Hi Victor,
I'm not an expert on cupy, but I think it comes at the GPU acceleration problem from a different (and equally useful) angle than Numba. Numba is primarily designed to compile custom algorithms written in Python for targets like the CPU and GPU. Numba includes a "GPU device array" object which is pretty barebones, and exists simply because we couldn't write a compiler for GPU kernels if we didn't have a place to put GPU data.
On the other hand, Cupy looks like a fairly complete reimplementation of the NumPy API using the GPU. This is great, because NumPy has a familiar and flexible API. Constructing a custom kernel to fuse operations together is something that Cupy also appears to do, but with less flexibility than Numba.
It is interesting to note that there are now several reimplementations of NumPy arrays on the GPU that have been created incidentally to support GPU computing:
- PyTorch tensors
- Cupy ndarrays
- TensorFlow tensors
- Numba DeviceArrays
- PyCUDA DeviceAllocations
We are hugely in favor of an initiative where all these implementations agreeing to some common way of sharing their GPU device pointer, memory layout, and element types so data from one package can be shared with any other one. Numba has an private implementation of this concept, but we would happily abandon it for some shared standard. Cupy seems like an excellent Python-based GPU container, and we'd love to have Numba support reading and writing data in this container.

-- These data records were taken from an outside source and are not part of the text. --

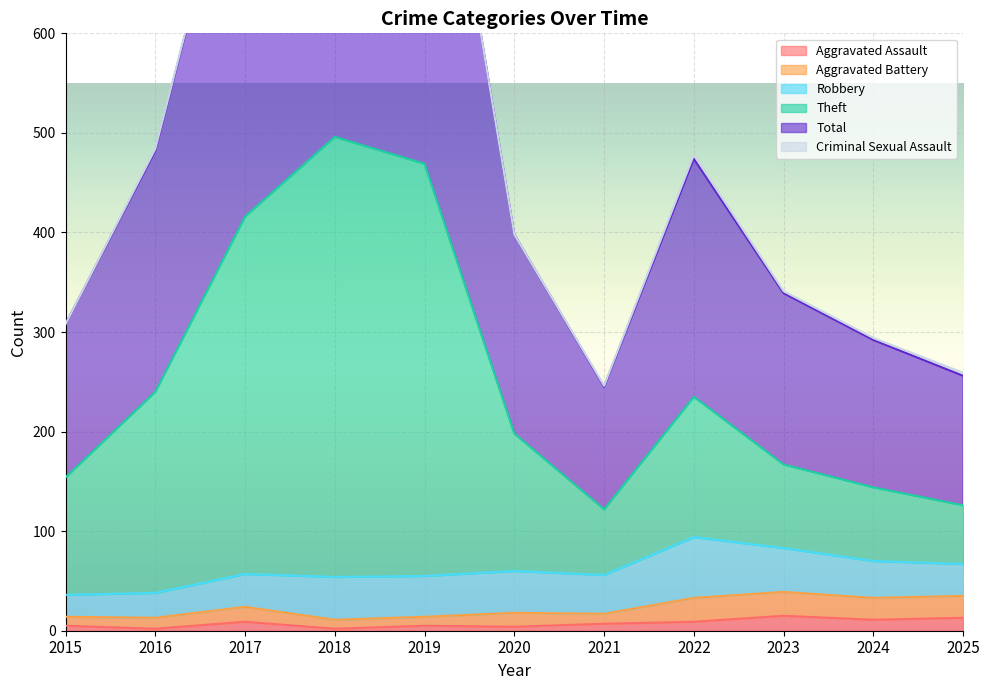

What is the value of the Aggravated Assault point at the 9th from the left?

15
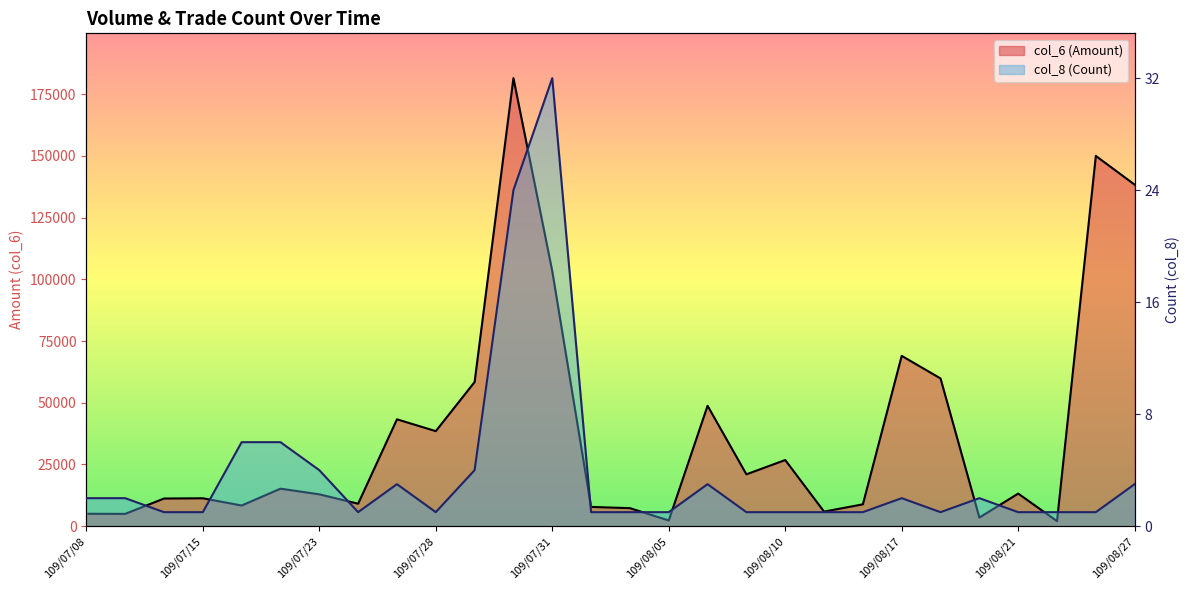

At which category does col_8 (Count) reach its first local valley?

109/07/24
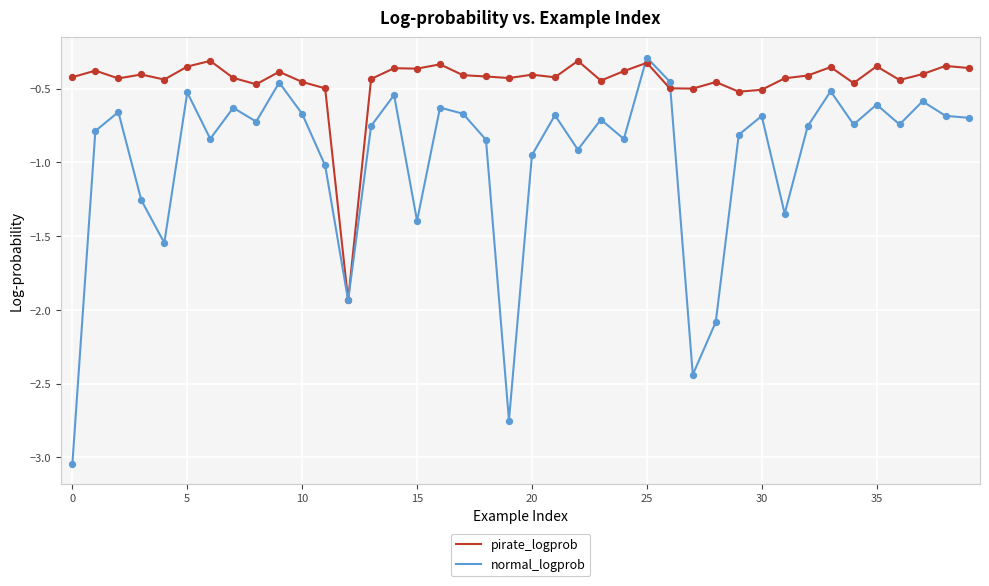

Which series has the widest spread of values?

normal_logprob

That said, today there isn't any of the above interop, so I would make the follow suggestion: Cupy sounds like a good choice for doing basic NumPy-like GPU computations. If you run into things that are hard to express in Cupy, Numba would be a great tool to solve that problem (and hopefully we'll have a way to share data with Cupy in the near future). If you want to write more complex GPU code where you have direct control over the operations of CUDA threads, Numba is the better choice to start with.